Task objective: Each line of the listing where "seen" appears should be reported.

--- --- ---

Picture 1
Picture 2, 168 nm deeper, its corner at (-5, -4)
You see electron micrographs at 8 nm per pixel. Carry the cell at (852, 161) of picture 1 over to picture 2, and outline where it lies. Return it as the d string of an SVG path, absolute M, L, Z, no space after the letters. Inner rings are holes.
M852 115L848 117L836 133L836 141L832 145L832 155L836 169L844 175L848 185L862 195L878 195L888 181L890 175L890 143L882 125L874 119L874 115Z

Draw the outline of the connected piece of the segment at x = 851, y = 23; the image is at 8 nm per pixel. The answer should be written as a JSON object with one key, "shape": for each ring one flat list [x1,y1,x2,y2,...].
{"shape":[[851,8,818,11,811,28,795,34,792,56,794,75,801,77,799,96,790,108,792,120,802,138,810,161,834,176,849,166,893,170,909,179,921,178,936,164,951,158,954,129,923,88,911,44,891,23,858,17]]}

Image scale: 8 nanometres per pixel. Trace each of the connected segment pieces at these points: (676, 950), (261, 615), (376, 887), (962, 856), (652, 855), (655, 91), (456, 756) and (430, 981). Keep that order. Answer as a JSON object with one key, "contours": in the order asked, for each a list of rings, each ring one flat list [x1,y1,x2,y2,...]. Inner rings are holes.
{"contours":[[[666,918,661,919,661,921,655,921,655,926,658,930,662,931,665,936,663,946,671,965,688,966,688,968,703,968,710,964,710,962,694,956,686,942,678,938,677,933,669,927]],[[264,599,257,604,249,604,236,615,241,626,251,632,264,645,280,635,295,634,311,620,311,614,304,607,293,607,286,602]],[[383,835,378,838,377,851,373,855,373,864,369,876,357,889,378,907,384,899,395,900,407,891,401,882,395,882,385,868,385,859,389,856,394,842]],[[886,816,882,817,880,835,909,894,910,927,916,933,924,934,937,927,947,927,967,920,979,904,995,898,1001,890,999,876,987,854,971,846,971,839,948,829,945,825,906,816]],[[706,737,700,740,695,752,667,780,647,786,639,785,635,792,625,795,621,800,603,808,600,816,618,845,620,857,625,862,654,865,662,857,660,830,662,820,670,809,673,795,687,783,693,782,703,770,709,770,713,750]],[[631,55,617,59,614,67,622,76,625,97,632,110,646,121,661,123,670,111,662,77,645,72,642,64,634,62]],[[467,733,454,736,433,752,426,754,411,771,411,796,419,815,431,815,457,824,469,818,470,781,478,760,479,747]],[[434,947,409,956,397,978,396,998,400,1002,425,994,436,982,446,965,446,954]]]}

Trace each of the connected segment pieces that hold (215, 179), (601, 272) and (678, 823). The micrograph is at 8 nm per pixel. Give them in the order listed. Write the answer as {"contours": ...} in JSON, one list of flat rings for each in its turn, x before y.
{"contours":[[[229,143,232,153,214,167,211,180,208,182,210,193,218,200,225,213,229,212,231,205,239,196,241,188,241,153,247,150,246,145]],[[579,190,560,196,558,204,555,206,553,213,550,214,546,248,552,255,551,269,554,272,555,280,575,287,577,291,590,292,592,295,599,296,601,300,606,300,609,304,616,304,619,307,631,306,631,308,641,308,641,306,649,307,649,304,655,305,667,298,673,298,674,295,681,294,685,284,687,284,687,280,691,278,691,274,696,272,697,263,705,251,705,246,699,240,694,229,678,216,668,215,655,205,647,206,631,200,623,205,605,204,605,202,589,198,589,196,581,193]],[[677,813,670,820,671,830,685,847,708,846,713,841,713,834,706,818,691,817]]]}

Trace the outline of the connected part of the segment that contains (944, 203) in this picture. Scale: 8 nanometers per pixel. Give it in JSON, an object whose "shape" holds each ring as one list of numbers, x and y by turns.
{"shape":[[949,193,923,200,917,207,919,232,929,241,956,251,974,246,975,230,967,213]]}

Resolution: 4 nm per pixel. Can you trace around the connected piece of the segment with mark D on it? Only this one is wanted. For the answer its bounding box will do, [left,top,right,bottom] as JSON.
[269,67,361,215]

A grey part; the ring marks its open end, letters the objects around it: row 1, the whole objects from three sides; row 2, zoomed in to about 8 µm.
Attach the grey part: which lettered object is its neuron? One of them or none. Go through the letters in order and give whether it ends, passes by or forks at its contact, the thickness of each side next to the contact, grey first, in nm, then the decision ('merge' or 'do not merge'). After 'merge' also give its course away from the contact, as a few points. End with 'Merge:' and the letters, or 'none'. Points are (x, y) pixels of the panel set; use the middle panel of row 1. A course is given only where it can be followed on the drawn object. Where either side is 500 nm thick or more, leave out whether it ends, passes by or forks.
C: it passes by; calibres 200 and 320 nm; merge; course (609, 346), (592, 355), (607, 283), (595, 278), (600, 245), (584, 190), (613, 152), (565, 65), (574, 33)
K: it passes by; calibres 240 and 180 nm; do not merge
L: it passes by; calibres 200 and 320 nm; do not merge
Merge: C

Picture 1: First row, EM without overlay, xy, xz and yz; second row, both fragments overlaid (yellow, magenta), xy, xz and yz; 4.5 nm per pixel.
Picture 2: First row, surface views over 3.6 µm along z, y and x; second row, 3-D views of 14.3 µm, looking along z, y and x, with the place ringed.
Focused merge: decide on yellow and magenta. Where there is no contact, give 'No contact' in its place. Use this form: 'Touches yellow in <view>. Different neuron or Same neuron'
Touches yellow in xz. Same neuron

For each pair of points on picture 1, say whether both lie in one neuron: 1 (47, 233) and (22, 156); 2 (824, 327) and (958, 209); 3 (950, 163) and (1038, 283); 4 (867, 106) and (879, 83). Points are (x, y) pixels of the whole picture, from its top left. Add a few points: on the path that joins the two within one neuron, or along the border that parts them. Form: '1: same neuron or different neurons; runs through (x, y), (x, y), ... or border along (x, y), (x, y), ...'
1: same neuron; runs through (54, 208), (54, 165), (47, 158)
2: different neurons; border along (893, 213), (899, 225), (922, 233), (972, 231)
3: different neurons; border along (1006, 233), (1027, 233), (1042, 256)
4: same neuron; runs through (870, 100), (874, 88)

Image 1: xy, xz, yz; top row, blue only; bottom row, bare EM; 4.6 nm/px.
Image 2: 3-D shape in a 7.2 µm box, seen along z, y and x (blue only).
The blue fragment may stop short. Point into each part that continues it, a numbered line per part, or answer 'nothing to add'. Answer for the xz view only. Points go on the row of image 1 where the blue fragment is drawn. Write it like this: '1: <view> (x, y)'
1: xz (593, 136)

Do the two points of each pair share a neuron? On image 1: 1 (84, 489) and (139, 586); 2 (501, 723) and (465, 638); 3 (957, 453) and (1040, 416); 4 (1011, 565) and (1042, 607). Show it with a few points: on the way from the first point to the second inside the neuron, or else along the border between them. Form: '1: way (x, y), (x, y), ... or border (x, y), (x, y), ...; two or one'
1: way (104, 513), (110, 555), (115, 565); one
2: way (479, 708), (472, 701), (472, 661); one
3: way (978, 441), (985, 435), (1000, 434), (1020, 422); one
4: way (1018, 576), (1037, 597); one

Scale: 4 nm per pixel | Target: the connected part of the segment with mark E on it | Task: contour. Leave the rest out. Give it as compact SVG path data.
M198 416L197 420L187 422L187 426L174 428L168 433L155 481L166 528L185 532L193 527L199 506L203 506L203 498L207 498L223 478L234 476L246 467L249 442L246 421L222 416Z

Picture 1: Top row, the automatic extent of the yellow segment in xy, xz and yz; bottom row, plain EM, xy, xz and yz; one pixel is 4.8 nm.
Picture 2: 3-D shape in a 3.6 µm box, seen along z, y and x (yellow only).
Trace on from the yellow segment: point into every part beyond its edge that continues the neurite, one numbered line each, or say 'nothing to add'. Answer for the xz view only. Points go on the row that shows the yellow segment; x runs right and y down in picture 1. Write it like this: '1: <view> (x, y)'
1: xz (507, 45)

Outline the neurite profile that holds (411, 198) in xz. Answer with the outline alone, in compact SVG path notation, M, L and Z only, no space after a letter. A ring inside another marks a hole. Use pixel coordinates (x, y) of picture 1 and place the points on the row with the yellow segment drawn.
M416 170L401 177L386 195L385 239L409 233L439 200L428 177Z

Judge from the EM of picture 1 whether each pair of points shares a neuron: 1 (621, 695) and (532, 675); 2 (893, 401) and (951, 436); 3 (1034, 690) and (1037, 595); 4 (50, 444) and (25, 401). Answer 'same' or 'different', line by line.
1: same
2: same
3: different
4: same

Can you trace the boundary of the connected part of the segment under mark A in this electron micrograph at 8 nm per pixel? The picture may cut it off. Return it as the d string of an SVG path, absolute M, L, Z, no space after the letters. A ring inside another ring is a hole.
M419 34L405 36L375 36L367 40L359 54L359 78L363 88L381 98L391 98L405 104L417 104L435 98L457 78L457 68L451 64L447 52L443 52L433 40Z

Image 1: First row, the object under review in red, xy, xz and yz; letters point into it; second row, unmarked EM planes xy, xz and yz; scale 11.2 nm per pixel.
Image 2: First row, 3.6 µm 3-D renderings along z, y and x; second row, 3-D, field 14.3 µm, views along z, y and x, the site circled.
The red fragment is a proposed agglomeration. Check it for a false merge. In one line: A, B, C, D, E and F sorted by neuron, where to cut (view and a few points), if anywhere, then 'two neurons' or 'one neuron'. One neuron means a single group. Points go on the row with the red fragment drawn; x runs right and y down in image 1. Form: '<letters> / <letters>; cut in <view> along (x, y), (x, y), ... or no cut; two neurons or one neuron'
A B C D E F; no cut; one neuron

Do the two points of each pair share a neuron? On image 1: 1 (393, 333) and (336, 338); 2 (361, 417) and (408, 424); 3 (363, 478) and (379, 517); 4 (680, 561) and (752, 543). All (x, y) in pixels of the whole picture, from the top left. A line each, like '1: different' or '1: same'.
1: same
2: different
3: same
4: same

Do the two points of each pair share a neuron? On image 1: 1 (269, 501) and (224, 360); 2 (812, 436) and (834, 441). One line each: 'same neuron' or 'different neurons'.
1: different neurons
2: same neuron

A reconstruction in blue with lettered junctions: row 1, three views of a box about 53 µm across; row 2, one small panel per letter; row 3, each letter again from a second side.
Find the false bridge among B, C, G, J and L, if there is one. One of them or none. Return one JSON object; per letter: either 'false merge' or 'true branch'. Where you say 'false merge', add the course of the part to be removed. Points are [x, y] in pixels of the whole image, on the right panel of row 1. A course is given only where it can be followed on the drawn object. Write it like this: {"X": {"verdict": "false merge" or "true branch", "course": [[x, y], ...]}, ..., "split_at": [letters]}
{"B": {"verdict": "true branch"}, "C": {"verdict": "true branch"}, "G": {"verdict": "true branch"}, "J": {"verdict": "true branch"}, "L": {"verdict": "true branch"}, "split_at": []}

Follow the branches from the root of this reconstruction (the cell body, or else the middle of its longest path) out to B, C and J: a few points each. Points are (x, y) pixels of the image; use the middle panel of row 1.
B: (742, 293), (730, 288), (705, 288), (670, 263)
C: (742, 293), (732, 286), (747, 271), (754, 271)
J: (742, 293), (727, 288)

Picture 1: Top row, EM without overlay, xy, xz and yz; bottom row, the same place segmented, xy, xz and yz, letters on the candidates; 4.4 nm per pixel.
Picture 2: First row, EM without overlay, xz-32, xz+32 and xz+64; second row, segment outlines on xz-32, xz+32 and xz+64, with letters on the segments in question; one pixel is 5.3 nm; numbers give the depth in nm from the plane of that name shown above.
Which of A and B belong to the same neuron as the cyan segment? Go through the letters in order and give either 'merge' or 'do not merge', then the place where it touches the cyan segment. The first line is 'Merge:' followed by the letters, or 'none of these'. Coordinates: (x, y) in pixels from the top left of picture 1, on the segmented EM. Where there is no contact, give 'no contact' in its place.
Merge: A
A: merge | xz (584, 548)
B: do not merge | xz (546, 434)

--- --- ---

Solution below:
Image 2: 3-D shape in a 7.2 µm box, seen along z, y and x (blue only).
Picture 2: 3-D shape in a 3.6 µm box, seen along z, y and x (yellow only).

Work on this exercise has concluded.